Use a rubber spatula to spread your filling all over the top of the rectangle. Sprinkle with crushed hazelnuts (which are local here) or walnuts or whatever nuts are local for you. Or leave off the nuts if someone in your house doesn’t like them. Starting from a long side, roll up the dough into a log with the filling inside. Place the logs on two greased cookie sheets with the outside edge on the bottom. Put two logs on each cookie sheet.

Break an egg into a bowl and stir; use a pastry brush to spread egg on the top and sides of the logs. Sprinkle cinnamon sugar on top of that (mix 1 tablespoon of sugar with a teaspoon of cinnamon). Cut the logs into about twelve slices each and move them a little apart from each other on the baking sheet. Bake for about twenty minutes. It can be hard to know when rugelach are done; you want them to be lightly browned, but they’re still going to be soft. They will get harder as they cool.

Vegetarian or vegan

Just naturally vegetarian! Enjoy!

Can I keep this for later?

Sure. Rugelach will be good for a couple of weeks if you keep them on the counter in an airtight cookie tin.

Rhubarb crisp

Rhubarb’s one of the first things you get to eat fresh in the spring, plus it grows like a weed for practically everybody wherever you plant it (except for me; I have a rhubarb plant in a big pot that never produces anything ever.
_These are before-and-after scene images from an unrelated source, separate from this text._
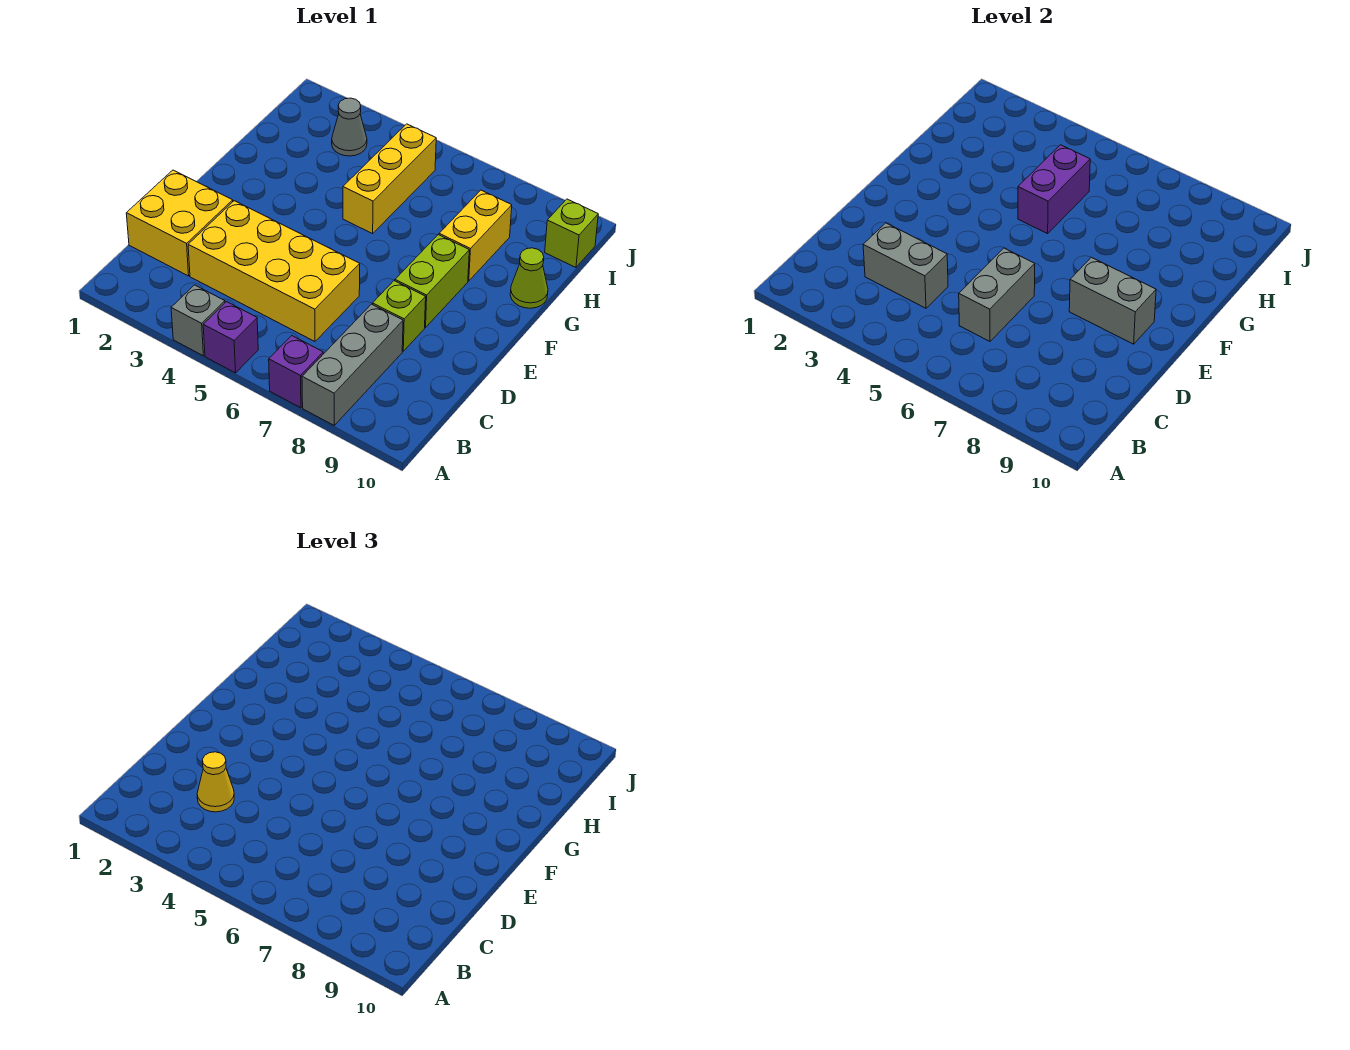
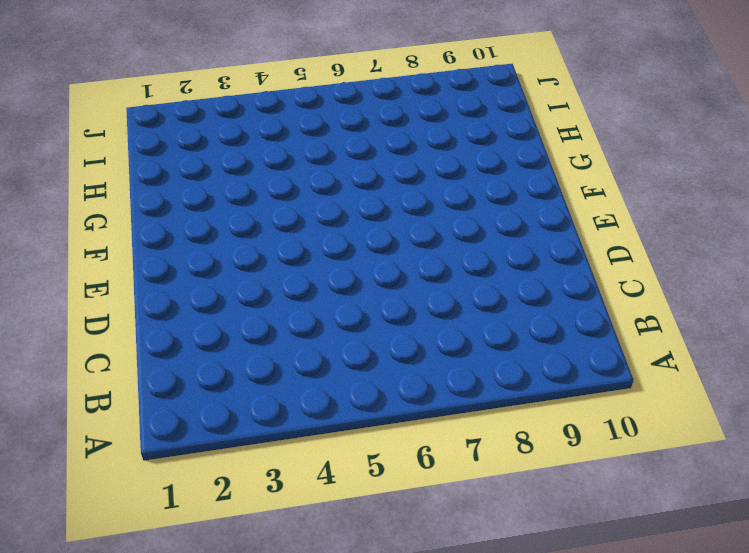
none -> grey 1x1 brick [171,285,225,356]
none -> purple 1x1 brick [203,302,258,373]
none -> purple 1x1 brick [269,336,323,408]

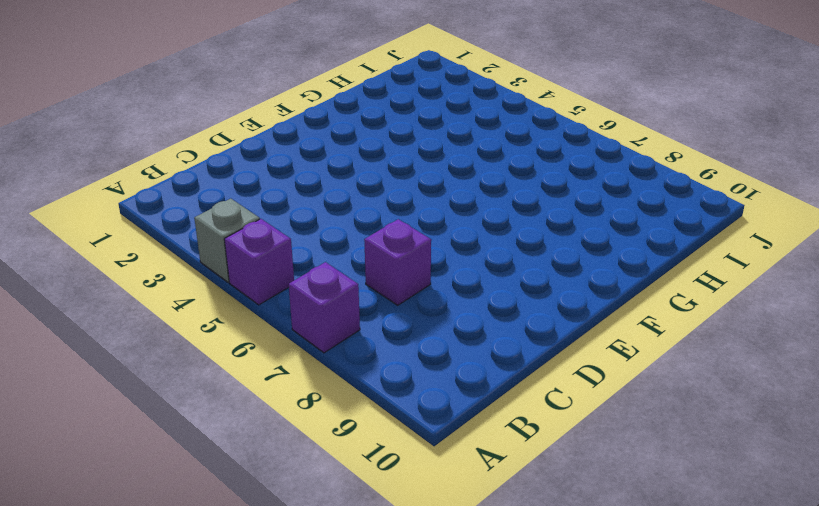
purple 1x1 brick [364,219,431,305] -> none
none -> grey 1x3 brick [302,304,403,425]
none -> yellow 2x2 brick [126,170,233,276]
none -> yellow 2x4 brick [188,201,360,341]

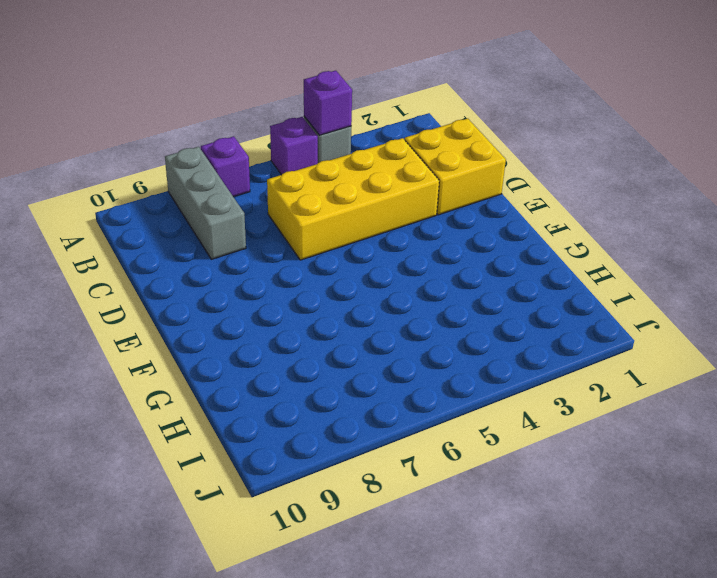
purple 1x1 brick [304,71,352,135] -> none
none -> lime 1x1 brick [372,281,426,351]
none -> lime 1x2 brick [395,235,469,327]
none -> yellow 1x3 brick [343,124,436,234]

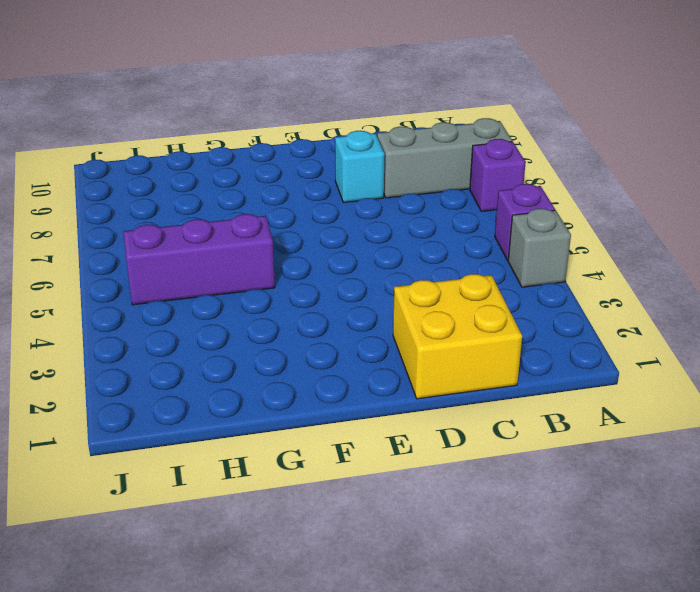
cyan 1x1 brick [335,131,385,203] -> lime 1x1 brick [372,281,426,351]
purple 1x3 brick [123,214,275,305] -> yellow 1x3 brick [343,124,436,234]
none -> yellow 2x4 brick [188,201,360,341]
none -> lime 1x2 brick [395,235,469,327]
none -> yellow 1x2 brick [439,190,512,281]

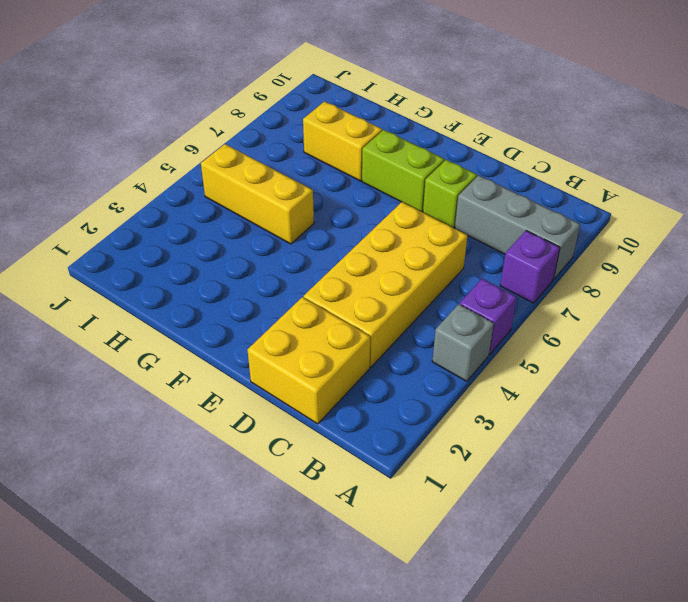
none -> lime 1x1 cone [510,248,548,308]
none -> grey 1x1 cone [332,98,367,156]
none -> lime 1x1 brick [545,199,598,267]

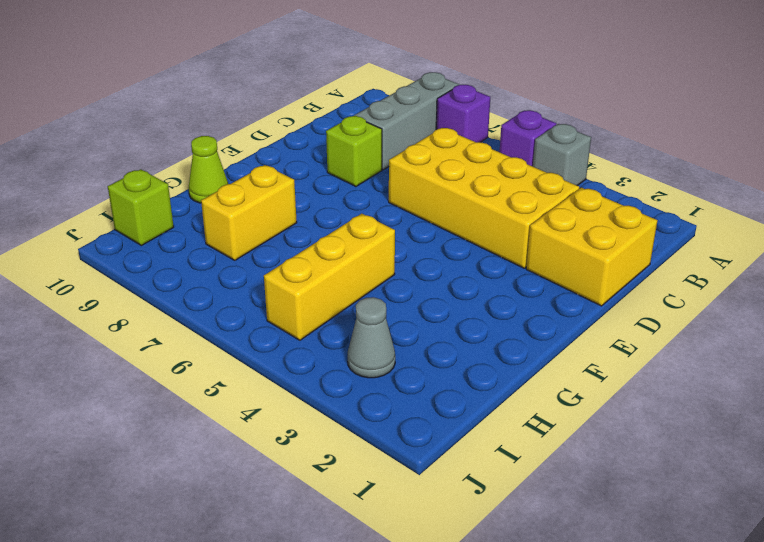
none -> lime 1x2 brick [395,235,469,327]
none -> grey 1x2 brick [863,223,948,308]
none -> grey 1x2 brick [959,248,1035,341]

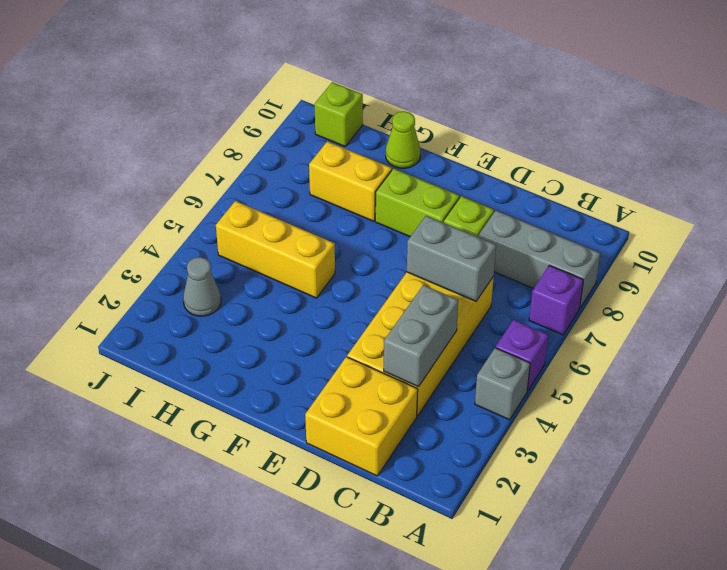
none -> grey 1x2 brick [1069,257,1156,344]
none -> purple 1x2 brick [1018,145,1090,234]
none -> yellow 1x1 cone [197,752,234,812]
But for everyone else.)

But in the fall, I make the same thing with chopped apples, and that’s good too. Or mix them, for apple-rhubarb crisp.

How to make Rhubarb Crisp:

Dice 5 big stalks of rhubarb, and an apple. In a medium-sized mixing bowl, mix the rhubarb and apple with 1 cup sugar, 1/2 cup flour, 1 teaspoon Chinese Five Spice, and 1/2 teaspoon nutmeg. Pour into a piepan.

Preheat the oven to 350 F. Crush 1/2 cup of hazelnuts (I do this with a mortar and pestle, but you could do it in a food processor, or just roll the nuts in a dishtowel and go over them with a rolling pin). In the same mixing bowl, melt a stick of butter in the microwave (about two minutes).

Add 1/4 cup brown sugar, 1/2 cup flour, 1 cup old-fashioned rolled oats, a large pinch of salt, and the crushed hazelnuts and mix. Spread the crumble over the top of the rhubarb and bake about 30 minutes. Cool for five minutes. Serve with whipped cream if desired.

Vegetarian or Vegan?

Rhubarb is vegetarian, but it’s not vegan. To make it vegan, you’d need to use coconut oil in place of the butter.

Will it keep?

Yes, for a few days, in the refrigerator.